A Rigorous Sawi Decomposition Framework for the Nonlinear Lotka–Volterra System: Convergence Theory, Stability Analysis, and Numerical Validation

Abstract

In the 1920s, the Lotka-Volterra equations were developed as a foundational model for predator-prey dynamics in mathematical biology. Since these nonlinear equations rarely possess exact analytical solutions, advanced semi-analytical methods are required for their study. This research investigates the Sawi Decomposition Method (SDM), an innovative hybrid approach combining the Sawi integral transform with the Adomian Decomposition Method (ADM). We establish a rigorous mathematical framework for the Sawi transform, detailing its linearity and differential properties. Furthermore, we provide a formal proof of the method's convergence and the uniqueness of its solutions for this class of nonlinear systems.
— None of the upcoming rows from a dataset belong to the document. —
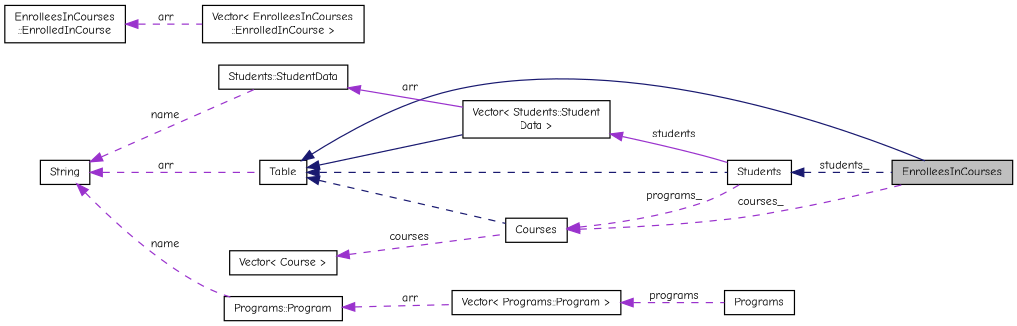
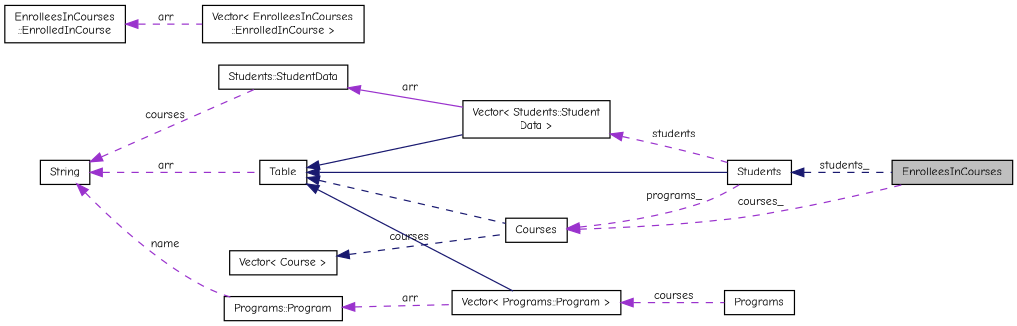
  digraph {
    fontname="Comic Neue"
    rankdir=LR
    node [color=black fillcolor=white fontname="Comic Neue" fontsize=10 shape=record style=filled]
    edge [color=darkorchid3 dir=back fontname="Comic Neue" fontsize=10 labelfontname=Helvetica labelfontsize=10 style=dashed]
    n1 [fillcolor=grey75 fontcolor=black height=0.2 label=EnrolleesInCourses width=0.4]
    n2 [height=0.2 label=Table width=0.4]
    n3 [height=0.2 label=Students width=0.4]
    n4 [height=0.2 label=Courses width=0.4]
    n5 [height=0.2 label="Vector\< Students::Student\lData \>" width=0.4]
    n6 [height=0.2 label=Programs width=0.4]
    n7 [height=0.2 label=String width=0.4]
    n8 [height=0.2 label="Students::StudentData" width=0.4]
    n9 [height=0.2 label="Programs::Program" width=0.4]
    n10 [height=0.2 label="Vector\< Programs::Program \>" width=0.4]
    n11 [height=0.2 label="Vector\< EnrolleesInCourses\l::EnrolledInCourse \>" width=0.4]
    n12 [height=0.2 label="EnrolleesInCourses\l::EnrolledInCourse" width=0.4]
    n13 [height=0.2 label="Vector\< Course \>" width=0.4]
-   n2 -> n1 [color=midnightblue style=solid]
-   n2 -> n3 [color=midnightblue]
+   n2 -> n10 [color=midnightblue style=solid]
+   n2 -> n3 [color=midnightblue style=solid]
    n2 -> n4 [color=midnightblue]
    n2 -> n5 [color=midnightblue style=solid]
    n3 -> n1 [color=midnightblue label=" students_"]
    n4 -> n1 [label=" courses_"]
    n4 -> n3 [label=" programs_"]
-   n5 -> n3 [label=" students" style=solid]
+   n5 -> n3 [label=" students"]
    n7 -> n2 [label=" arr"]
-   n7 -> n8 [label=" name"]
+   n7 -> n8 [label=" courses"]
    n7 -> n9 [label=" name"]
    n8 -> n5 [label=" arr" style=solid]
    n9 -> n10 [label=" arr"]
-   n10 -> n6 [label=" programs"]
+   n10 -> n6 [label=" courses"]
    n12 -> n11 [label=" arr"]
-   n13 -> n4 [label=" courses"]
+   n13 -> n4 [color=midnightblue label=" courses"]
  }
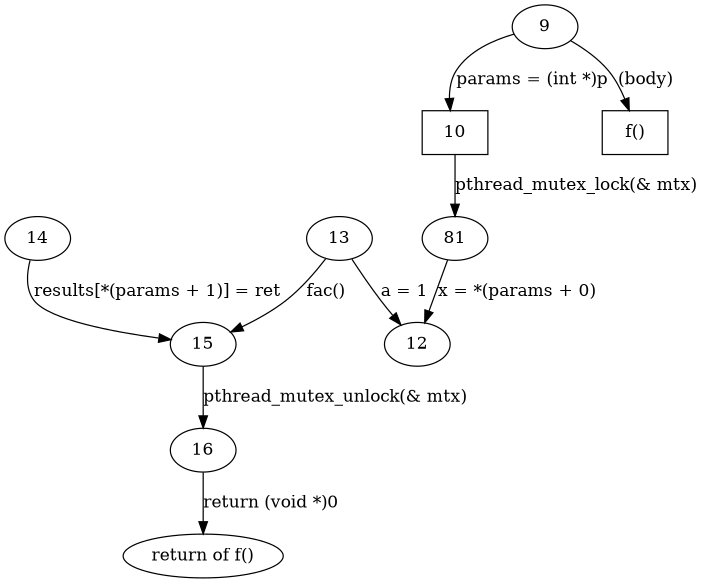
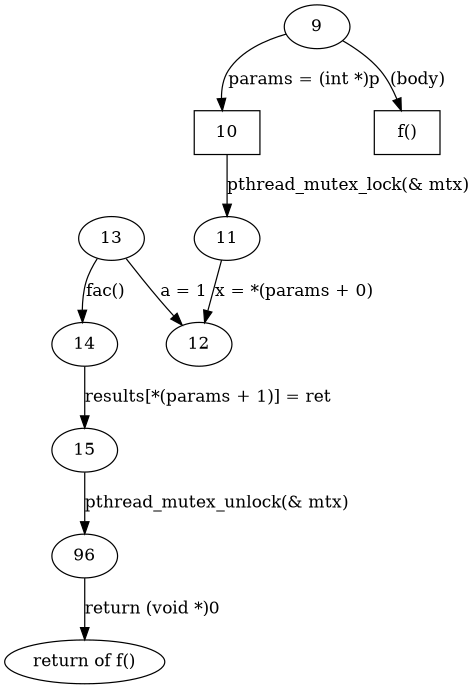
  digraph {
    node [fillcolor=white style=filled]
    n1 [label="return of f()" shape=ellipse]
-   16
+   16 [label=96]
    15
    14
    13
    12
-   11 [label=81]
+   11
    10 [shape=box]
    9
    n10 [label="f()" shape=box]
    16 -> n1 [label="return (void *)0\n"]
    15 -> 16 [label="pthread_mutex_unlock(&amp; mtx)\n"]
    14 -> 15 [label="results[*(params + 1)] = ret\n"]
-   13 -> 15 [label="fac()\n"]
+   13 -> 14 [label="fac()\n"]
    13 -> 12 [label="a = 1\n"]
    11 -> 12 [label="x = *(params + 0)\n"]
    10 -> 11 [label="pthread_mutex_lock(&amp; mtx)\n"]
    9 -> 10 [label="params = (int *)p\n"]
    9 -> n10 [label="(body)\n"]
  }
To ensure biological relevance, we conduct a stability analysis of the system's equilibrium points, identifying the coexistence equilibrium as a center with closed orbits. The performance of SDM is benchmarked against the Homotopy Perturbation Method (HPM), Variational Iteration Method (VIM), Laplace Decomposition Method (LDM), and the fourth-order Runge-Kutta (RK4) scheme. Utilizing wolf and moose population data from Isle Royale National Park, numerical experiments demonstrate that SDM achieves high accuracy—comparable to LDM—while significantly reducing algebraic complexity and exhibiting faster convergence than HPM and VIM. The results confirm that SDM is a robust and computationally efficient alternative for modeling complex population dynamics.